Task inputs:
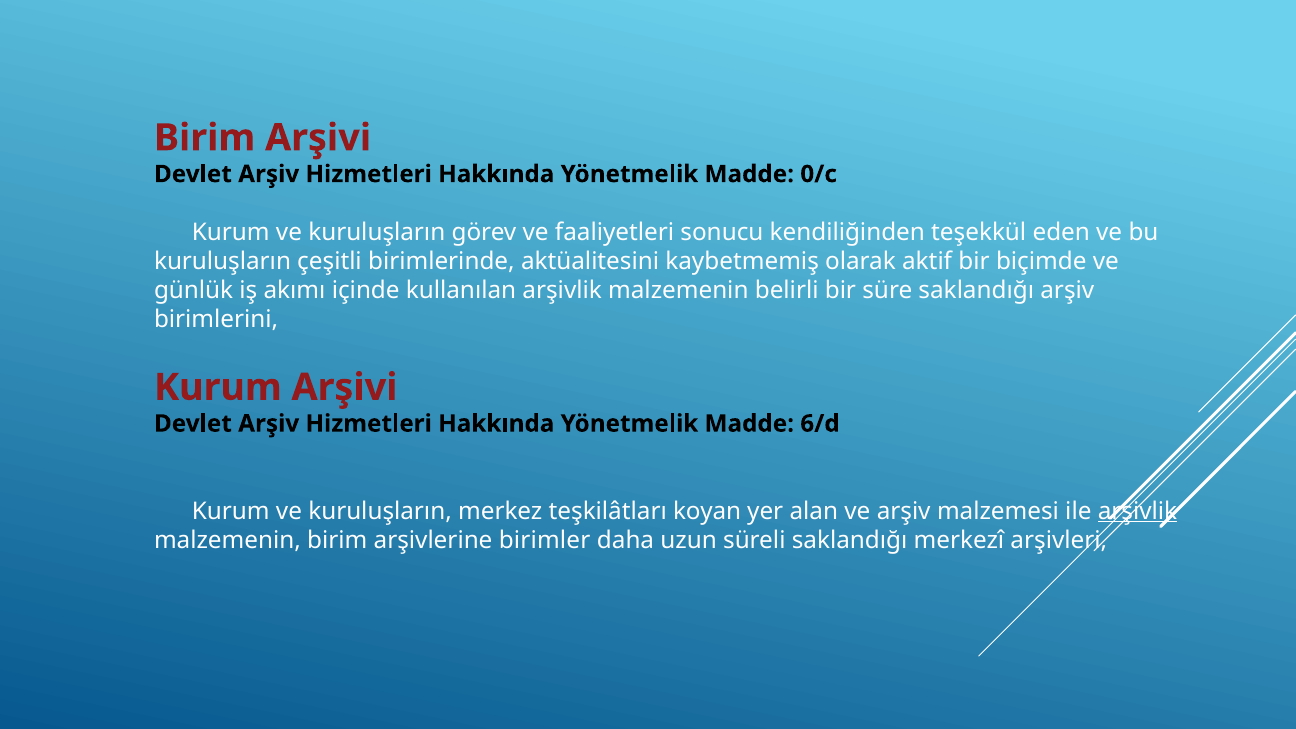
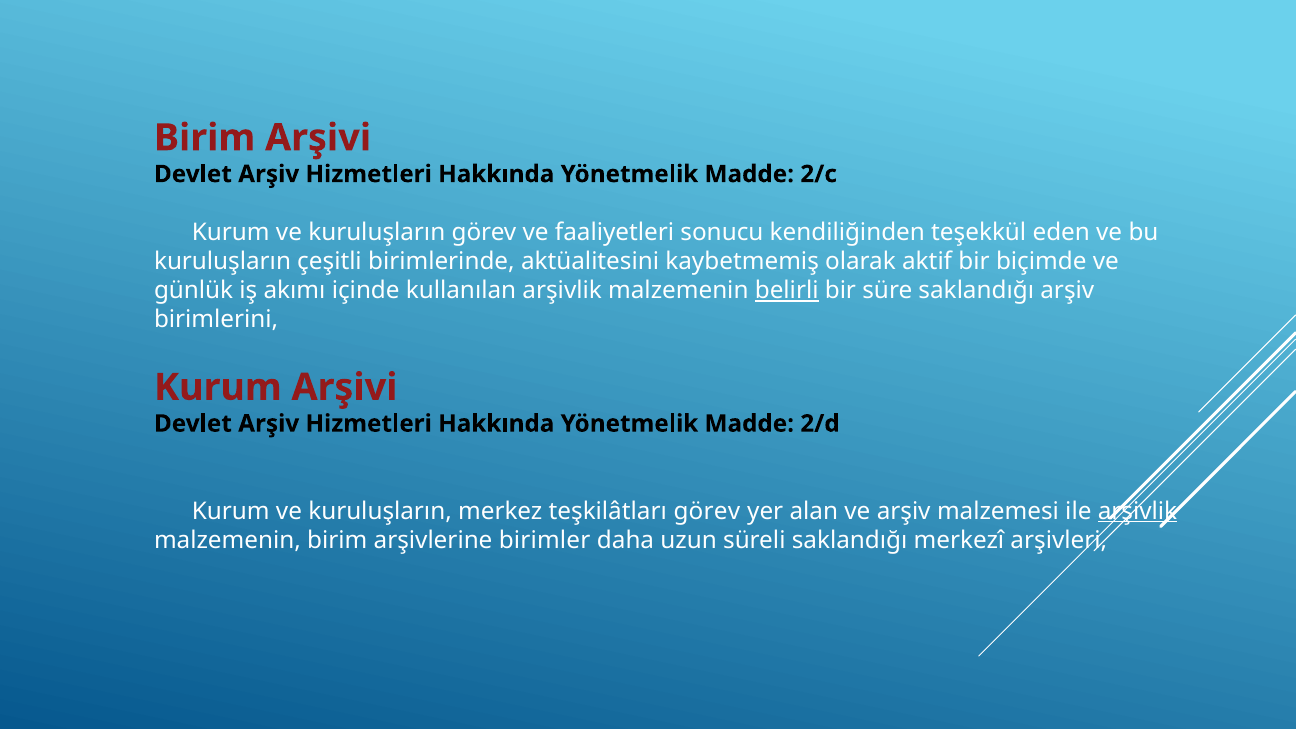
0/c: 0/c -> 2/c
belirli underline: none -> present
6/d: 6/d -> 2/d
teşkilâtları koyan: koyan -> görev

---

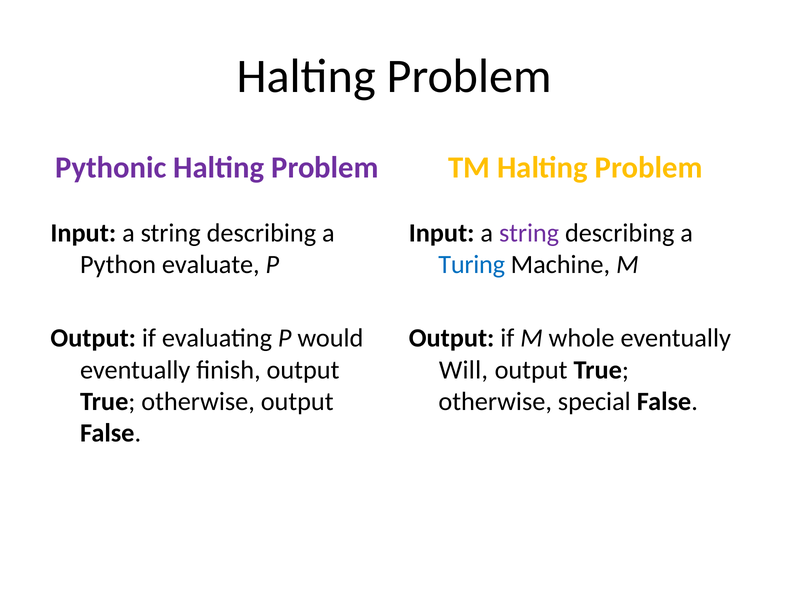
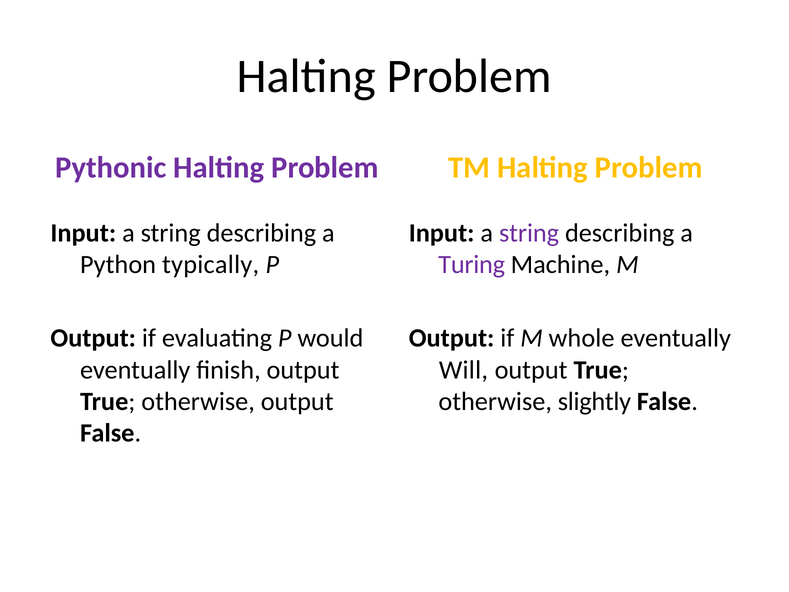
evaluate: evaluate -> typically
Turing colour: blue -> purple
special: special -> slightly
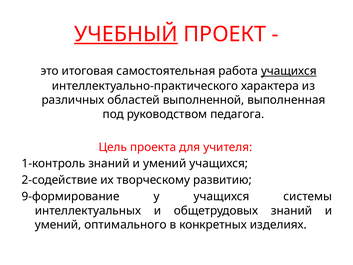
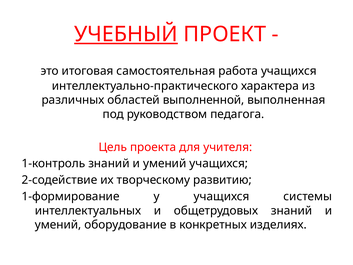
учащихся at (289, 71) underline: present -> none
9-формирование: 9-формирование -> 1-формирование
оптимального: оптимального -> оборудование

Task requirements: Copy the lines verbatim, beginning at the line that contains "учащихся at (289, 71)" and stopping after the line that contains "оптимального: оптимального -> оборудование".

Task result:
учащихся at (289, 71) underline: present -> none
9-формирование: 9-формирование -> 1-формирование
оптимального: оптимального -> оборудование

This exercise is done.